“La multinazionale Oerlikon proprietaria della Graziano di Garessio ha deciso di trasferire la gran parte delle attività produttive in India. Gli 84 operai che lavorano nello stabilimento verranno trasferiti a 120 km di distanza provocando un disagio insostenibile agli stessi e alle loro famiglie. Il problema sorge anche per la valle Tanaro già martoriata dalla chiusura di altre aziende. Nell’eventualità di questa chiusura la valle subirebbe un colpo gravissimo che porterebbe al suo tracollo”. E ancora: “Vogliamo dire basta alla delocalizzazione, alla chiusura e a tutto ciò che sta facendo morire le nostre valli, paesi, città e l’Italia intera”. Gli 84 dipendenti della “Oerlikon Graziano” di Garessio martedì pomeriggio, nel tratto della SS 28 che attraversa il centro abitato del paese, hanno distribuito volantini agli automobilisti di rientro dal mare. Più di 1500 in circa tre ore, dalle 16 alle 19.
Continuano a dire “no alla chiusura dello stabilimento”, e conseguente trasferimento in altre sedi del gruppo, annunciata dalla multinazionale proprietaria. Un’eventualità che, se concretizzata, sarebbe una bella mazzata non solo per Garessio, ma per tutta la valle.

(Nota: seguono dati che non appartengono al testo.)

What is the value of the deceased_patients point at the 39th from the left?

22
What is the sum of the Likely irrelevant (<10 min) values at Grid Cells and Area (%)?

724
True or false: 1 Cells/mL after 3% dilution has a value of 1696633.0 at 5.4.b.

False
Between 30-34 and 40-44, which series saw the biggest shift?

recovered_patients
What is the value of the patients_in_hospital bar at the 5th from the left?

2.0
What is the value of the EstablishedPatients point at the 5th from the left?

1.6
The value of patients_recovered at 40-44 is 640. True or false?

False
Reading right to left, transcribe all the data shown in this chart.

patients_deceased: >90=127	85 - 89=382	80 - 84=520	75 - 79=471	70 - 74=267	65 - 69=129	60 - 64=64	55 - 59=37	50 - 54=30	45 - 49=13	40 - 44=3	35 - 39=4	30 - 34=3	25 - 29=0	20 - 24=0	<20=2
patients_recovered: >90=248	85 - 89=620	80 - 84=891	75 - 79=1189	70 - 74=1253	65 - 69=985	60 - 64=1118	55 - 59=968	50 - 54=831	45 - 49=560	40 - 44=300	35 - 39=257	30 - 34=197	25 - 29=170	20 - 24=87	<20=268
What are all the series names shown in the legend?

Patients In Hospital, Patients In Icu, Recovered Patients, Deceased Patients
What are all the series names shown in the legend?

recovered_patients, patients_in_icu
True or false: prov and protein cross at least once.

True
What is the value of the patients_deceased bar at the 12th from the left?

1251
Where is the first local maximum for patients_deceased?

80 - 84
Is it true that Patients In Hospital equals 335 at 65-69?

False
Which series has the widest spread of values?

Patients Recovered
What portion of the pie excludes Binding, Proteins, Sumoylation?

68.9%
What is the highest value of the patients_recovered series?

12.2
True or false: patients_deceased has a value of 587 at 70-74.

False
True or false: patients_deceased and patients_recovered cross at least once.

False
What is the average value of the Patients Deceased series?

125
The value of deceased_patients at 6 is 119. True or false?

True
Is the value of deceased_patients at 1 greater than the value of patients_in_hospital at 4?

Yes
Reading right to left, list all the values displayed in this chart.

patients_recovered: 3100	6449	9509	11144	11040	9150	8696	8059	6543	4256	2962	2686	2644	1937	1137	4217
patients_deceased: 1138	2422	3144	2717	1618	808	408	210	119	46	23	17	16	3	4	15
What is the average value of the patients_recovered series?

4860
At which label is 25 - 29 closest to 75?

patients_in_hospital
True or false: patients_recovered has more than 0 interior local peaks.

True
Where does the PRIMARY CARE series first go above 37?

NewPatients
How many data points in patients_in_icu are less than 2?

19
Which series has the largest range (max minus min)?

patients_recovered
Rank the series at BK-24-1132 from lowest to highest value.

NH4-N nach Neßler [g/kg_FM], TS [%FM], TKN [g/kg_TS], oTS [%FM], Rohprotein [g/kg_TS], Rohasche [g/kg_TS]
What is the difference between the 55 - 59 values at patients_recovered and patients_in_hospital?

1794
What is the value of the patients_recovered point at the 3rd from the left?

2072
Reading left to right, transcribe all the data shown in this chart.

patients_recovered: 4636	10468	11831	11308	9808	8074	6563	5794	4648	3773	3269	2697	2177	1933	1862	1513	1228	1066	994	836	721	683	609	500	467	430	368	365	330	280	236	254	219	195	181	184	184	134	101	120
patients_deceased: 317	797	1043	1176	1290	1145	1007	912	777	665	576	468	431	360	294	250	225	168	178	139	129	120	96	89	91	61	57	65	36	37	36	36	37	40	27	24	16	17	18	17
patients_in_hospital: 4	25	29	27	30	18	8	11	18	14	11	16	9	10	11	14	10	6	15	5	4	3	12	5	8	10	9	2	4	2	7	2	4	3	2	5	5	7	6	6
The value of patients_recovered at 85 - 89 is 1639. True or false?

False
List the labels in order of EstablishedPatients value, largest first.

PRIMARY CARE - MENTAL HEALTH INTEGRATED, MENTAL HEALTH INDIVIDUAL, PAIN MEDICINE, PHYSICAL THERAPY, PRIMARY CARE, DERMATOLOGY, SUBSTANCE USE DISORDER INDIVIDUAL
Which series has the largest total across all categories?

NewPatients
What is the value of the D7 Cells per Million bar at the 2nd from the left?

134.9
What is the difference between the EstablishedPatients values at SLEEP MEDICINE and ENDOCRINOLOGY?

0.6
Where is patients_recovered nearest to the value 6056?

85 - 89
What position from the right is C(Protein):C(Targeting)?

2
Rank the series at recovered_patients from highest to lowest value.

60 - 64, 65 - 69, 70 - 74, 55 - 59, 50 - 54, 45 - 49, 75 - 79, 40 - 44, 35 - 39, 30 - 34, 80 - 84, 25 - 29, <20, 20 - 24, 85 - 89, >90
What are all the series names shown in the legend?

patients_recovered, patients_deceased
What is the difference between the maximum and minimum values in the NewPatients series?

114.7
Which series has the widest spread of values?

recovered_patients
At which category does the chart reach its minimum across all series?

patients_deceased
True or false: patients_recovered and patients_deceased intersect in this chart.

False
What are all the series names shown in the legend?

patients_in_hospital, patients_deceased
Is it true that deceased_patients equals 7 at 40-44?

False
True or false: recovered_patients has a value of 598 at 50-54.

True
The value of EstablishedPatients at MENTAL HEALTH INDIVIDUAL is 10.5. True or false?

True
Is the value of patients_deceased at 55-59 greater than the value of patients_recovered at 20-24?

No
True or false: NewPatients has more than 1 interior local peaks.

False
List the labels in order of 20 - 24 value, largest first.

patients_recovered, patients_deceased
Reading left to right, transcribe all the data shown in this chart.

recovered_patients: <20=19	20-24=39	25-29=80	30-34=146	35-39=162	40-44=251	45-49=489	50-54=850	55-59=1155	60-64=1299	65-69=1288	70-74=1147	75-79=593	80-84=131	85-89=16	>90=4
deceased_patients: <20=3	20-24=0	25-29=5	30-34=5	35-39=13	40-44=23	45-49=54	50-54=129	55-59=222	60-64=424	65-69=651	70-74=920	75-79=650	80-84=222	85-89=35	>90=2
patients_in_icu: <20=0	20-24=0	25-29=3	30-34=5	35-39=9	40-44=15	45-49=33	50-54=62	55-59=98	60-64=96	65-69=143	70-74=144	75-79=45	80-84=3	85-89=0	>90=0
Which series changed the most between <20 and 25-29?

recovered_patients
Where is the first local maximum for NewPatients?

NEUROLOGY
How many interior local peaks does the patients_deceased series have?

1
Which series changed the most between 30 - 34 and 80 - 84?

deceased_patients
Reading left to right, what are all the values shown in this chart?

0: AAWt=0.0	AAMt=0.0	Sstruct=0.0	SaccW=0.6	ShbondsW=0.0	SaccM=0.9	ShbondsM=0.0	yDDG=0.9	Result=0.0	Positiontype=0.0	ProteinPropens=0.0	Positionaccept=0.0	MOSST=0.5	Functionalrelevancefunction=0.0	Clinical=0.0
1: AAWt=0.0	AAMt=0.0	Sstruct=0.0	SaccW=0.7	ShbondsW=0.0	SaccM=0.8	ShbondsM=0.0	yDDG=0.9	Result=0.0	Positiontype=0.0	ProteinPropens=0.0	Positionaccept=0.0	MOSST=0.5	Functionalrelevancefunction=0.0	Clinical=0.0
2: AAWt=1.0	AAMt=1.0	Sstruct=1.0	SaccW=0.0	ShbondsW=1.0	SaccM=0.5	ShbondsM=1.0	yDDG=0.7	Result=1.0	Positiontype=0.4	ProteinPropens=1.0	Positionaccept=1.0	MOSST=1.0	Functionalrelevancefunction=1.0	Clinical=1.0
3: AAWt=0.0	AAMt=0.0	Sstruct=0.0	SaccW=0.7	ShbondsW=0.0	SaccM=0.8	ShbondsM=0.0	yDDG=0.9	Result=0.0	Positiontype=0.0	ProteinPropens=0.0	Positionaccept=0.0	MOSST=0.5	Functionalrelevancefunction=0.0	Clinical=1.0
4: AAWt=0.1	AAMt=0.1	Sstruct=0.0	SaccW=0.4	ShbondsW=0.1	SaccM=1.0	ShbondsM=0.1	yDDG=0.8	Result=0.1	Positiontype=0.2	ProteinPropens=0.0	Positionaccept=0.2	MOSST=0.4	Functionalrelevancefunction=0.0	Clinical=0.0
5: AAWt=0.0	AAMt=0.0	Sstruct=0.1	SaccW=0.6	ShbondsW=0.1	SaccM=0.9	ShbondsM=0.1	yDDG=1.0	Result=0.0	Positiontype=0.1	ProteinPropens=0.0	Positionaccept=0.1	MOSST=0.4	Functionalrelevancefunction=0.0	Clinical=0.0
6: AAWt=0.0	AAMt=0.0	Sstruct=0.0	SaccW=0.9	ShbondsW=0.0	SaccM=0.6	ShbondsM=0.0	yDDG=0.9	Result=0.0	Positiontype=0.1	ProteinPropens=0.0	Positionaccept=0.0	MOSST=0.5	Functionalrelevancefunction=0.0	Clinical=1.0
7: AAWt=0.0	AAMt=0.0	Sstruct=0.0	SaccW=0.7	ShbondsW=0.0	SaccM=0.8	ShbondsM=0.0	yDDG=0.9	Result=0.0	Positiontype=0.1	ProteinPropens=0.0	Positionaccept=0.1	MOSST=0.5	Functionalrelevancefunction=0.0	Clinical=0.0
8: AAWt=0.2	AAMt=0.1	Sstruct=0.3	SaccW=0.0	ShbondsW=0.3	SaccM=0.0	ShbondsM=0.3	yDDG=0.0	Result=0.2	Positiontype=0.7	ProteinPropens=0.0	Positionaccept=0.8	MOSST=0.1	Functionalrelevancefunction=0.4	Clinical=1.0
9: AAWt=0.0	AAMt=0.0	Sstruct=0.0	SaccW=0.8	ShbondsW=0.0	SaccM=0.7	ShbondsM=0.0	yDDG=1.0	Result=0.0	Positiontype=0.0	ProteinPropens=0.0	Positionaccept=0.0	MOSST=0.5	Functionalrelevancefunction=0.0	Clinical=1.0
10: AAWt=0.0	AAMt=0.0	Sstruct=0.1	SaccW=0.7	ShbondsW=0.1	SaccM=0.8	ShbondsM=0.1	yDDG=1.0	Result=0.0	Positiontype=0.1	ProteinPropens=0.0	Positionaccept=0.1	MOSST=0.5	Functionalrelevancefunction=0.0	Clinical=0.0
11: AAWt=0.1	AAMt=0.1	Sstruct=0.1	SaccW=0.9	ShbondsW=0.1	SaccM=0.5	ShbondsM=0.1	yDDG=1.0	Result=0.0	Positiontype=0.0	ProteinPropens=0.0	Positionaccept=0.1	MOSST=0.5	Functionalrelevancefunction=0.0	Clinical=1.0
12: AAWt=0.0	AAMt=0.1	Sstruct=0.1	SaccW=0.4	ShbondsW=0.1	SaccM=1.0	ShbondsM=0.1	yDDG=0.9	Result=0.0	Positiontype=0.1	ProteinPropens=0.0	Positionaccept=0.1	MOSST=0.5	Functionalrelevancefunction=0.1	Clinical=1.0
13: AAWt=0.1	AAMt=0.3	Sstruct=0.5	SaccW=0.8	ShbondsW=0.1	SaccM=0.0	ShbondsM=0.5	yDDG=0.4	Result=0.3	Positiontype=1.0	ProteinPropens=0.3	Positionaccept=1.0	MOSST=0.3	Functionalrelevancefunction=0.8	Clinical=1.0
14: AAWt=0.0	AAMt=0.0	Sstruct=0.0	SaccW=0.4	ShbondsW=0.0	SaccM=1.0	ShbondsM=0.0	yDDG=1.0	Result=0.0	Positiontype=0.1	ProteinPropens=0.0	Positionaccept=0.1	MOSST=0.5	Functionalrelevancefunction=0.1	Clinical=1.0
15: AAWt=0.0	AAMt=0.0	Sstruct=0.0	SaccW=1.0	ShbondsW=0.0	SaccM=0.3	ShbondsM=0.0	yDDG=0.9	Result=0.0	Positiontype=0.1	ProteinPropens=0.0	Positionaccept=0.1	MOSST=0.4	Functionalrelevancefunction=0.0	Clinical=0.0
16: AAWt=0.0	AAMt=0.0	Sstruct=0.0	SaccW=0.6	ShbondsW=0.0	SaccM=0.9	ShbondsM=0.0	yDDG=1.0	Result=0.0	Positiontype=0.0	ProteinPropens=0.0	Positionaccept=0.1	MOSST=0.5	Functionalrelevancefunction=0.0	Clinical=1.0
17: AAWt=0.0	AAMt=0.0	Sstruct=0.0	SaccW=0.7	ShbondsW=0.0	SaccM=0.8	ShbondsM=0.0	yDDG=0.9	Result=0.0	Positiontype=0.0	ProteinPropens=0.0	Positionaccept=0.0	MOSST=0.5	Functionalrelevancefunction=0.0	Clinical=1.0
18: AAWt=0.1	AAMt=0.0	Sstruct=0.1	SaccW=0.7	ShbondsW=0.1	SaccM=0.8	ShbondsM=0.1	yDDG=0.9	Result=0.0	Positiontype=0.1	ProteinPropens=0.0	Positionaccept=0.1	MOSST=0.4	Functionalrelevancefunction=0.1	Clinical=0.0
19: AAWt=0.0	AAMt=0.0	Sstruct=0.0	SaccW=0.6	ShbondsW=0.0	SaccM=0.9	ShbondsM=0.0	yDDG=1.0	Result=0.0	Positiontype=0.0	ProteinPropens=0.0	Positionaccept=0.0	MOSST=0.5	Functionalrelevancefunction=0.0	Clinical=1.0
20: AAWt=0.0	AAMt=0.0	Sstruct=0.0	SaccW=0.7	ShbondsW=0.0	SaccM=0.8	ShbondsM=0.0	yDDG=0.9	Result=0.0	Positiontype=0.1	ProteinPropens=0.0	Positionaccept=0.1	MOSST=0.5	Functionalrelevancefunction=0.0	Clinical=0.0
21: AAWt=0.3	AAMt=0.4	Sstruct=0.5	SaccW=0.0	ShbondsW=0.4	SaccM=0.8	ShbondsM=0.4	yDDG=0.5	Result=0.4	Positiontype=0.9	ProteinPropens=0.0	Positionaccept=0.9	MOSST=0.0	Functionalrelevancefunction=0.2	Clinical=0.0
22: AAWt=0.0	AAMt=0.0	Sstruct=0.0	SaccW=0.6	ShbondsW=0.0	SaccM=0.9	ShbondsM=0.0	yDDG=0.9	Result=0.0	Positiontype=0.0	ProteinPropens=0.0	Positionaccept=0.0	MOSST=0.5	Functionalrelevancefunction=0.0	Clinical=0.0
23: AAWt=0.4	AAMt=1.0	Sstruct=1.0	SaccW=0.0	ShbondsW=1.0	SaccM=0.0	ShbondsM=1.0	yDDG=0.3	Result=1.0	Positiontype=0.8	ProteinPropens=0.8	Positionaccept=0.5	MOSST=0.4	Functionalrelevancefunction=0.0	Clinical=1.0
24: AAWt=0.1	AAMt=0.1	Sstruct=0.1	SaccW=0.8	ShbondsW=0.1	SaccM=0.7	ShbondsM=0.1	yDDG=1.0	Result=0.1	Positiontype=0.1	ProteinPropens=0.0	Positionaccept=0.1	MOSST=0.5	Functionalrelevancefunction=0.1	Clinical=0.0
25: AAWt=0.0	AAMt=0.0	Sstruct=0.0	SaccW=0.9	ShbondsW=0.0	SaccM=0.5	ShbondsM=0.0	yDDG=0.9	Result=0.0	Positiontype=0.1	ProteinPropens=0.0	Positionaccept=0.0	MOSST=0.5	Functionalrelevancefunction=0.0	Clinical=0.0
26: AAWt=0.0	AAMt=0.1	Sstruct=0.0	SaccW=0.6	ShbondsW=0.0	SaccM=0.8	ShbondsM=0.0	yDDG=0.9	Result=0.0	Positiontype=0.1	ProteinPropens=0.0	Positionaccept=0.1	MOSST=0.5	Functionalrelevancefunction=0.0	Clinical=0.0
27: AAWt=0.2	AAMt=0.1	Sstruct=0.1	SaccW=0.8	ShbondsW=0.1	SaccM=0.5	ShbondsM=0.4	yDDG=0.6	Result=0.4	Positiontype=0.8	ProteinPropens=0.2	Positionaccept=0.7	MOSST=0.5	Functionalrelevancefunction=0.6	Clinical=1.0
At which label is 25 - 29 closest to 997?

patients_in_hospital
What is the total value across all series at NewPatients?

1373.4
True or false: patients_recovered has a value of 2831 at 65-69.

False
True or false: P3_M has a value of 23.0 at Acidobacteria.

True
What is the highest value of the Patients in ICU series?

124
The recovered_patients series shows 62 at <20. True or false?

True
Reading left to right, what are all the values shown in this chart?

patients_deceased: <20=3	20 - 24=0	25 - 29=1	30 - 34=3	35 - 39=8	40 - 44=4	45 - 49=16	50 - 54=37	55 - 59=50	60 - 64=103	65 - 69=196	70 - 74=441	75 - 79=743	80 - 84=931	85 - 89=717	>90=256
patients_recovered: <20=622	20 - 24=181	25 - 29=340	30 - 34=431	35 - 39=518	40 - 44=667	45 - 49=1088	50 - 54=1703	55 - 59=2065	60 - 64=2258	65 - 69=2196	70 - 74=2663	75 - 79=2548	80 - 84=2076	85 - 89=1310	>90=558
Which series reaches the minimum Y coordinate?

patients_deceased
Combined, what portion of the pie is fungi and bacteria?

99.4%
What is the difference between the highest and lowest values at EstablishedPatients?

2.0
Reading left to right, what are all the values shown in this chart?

Martedì pomeriggio insieme ai lavoratori e Rsu di stabilimento c’erano familiari e alcuni cittadini. Presente anche Bruno Gosmar, segretario provinciale Uilm: “Mercoledì mattina i sindacati incontreranno l’azienda all’Amma di Torino. Speriamo di riuscire a ottenere almeno un rinvio di un anno per ricavare tempo sufficiente per valutare nuove proposte da formulare all’azienda”. A garantire sicurezza e regolamentare il traffico sul luogo del volantinaggio carabinieri e polizia municipale di Garessio.